[Data extracted from a collection]
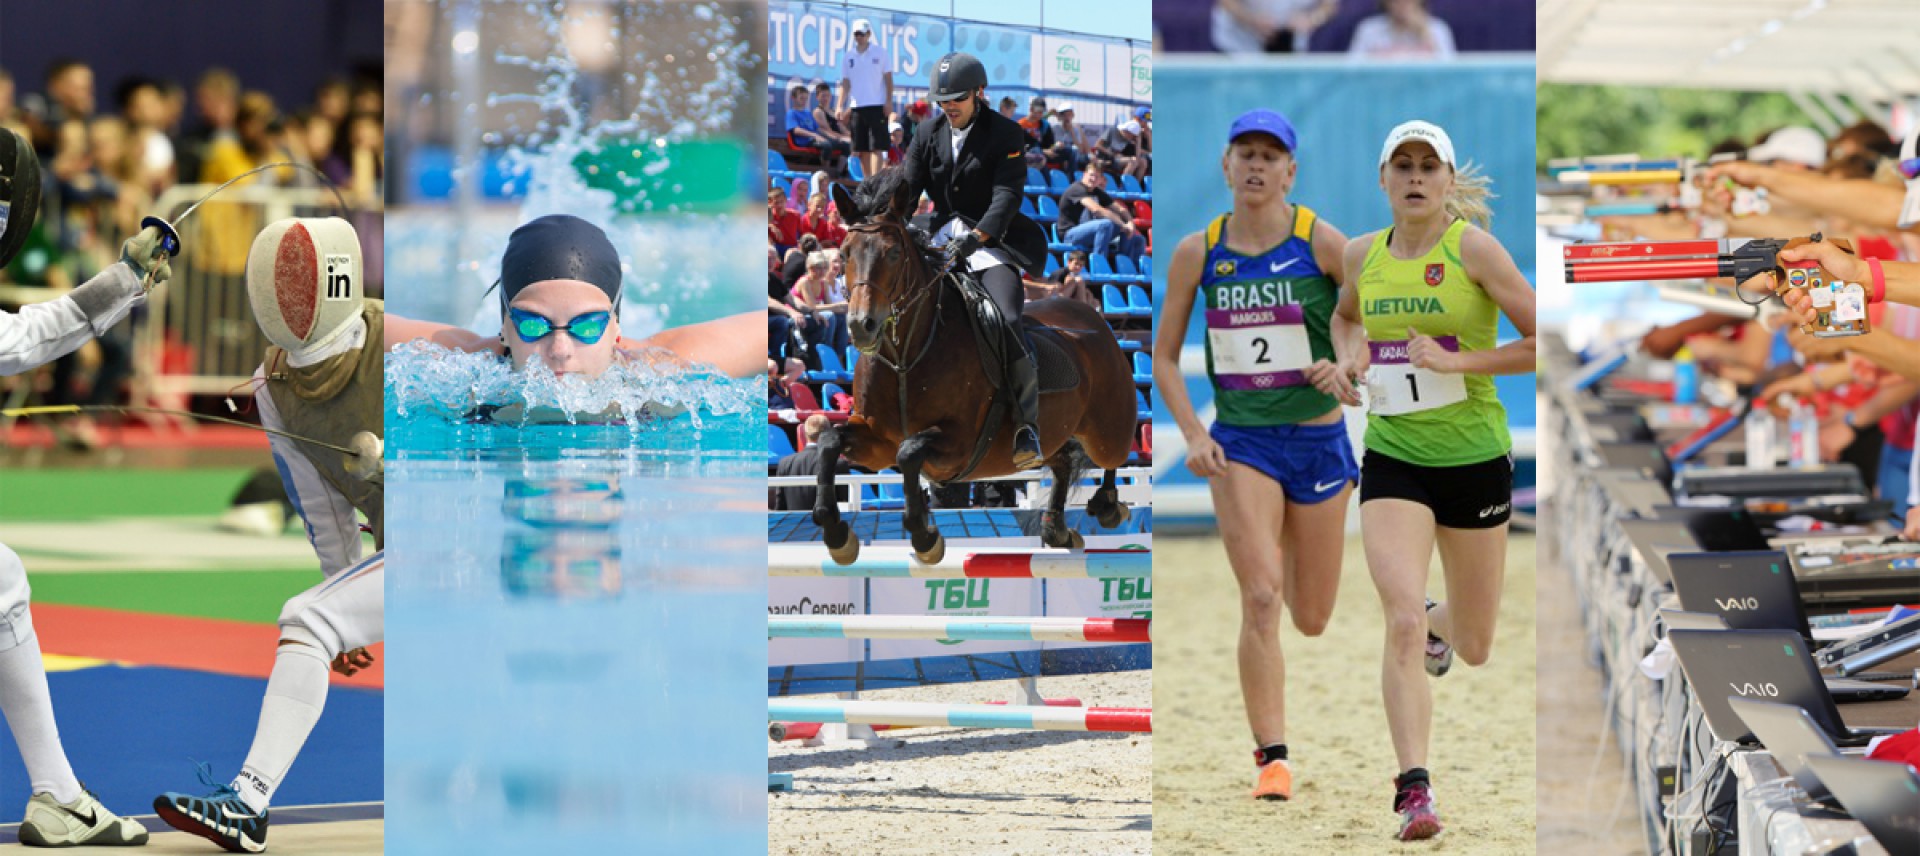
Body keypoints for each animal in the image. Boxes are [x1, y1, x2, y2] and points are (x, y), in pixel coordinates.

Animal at [810, 169, 1136, 564]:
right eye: (844, 253)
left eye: (893, 253)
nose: (862, 325)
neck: (904, 356)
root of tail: (1096, 320)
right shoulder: (877, 443)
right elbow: (829, 441)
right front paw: (836, 533)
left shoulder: (959, 444)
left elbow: (910, 452)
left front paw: (924, 537)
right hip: (1056, 433)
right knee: (1061, 463)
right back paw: (1057, 530)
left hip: (1108, 432)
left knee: (1112, 456)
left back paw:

- [Activity] If a line contains the string "right", it counts toward the total; state that total for the records above and nothing more.

- [Task solution] 7